Our study had several advantages. First, we developed and validated nomograms using clinically important long-term oncological OS outcomes, which reduced bias by scoring the model performance using high-quality data based on the large sample sizes from SEER. Second, although some studies have established nomograms to predict the prognosis of SOC, but the nomogram model of these studies only received internal validation. In contrast, this study adopted the method of external verification, using cohorts from other countries, which was necessary to confirm performance. Third, compared with the AJCC-stages, DCA curves in this study showed that our nomograms provided excellent clinical utility. All variables included in the SOC nomogram could be obtained easily, which could facilitate the application of nomograms in clinical practice. Furthermore, we aimed to establish a prediction model for general SOC patients with common characteristics, such that results were not affected by ethnic and regional differences. Although the SEER database contains information from the US population, our external validation population was from China. The C-statistic and AUC values of the training and validation sets were very similar, demonstrating the great discriminatory power of the nomogram. It also showed that this nomogram was applicable to regions other than the United States, which will facilitate the application of nomograms in clinical practice.
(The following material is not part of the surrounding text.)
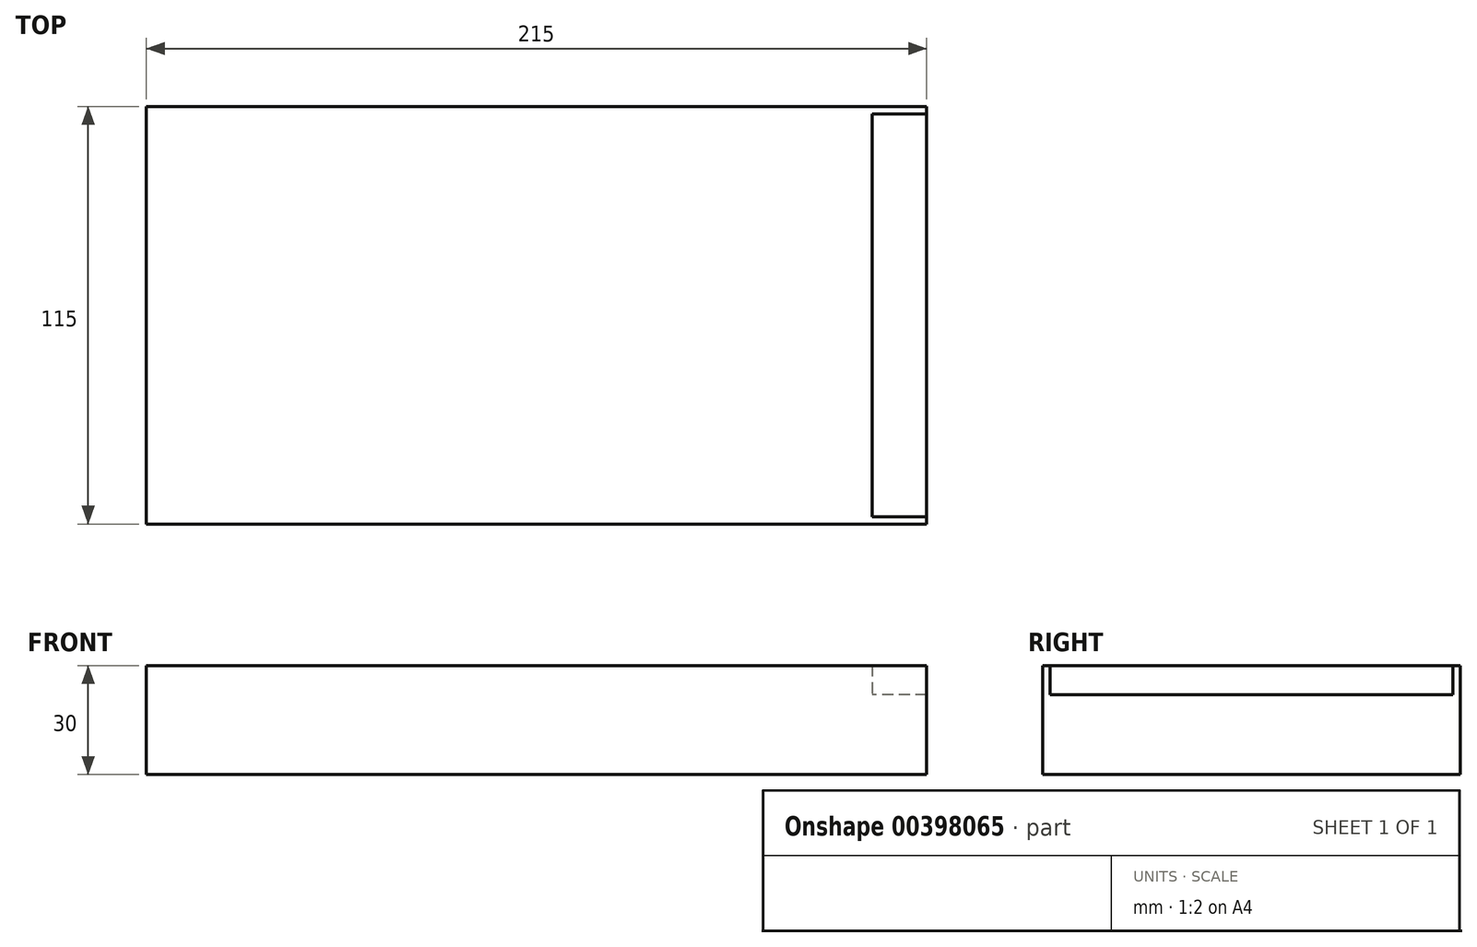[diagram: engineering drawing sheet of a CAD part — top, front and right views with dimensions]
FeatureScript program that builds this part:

However, there were also several limitations to this study. First, the included variables were relatively simple and there were more detailed data that could have been included, such as family history of ovarian cancer, primary tumor diameter, positive lymph nodes, ascites cytological results, location of metastasis, chemotherapy regimens and cycles, sensitivity to chemotherapy, and genetic results. Second, this study was constructed using retrospective data, among which there may have been some undetected potential factors that introduced bias.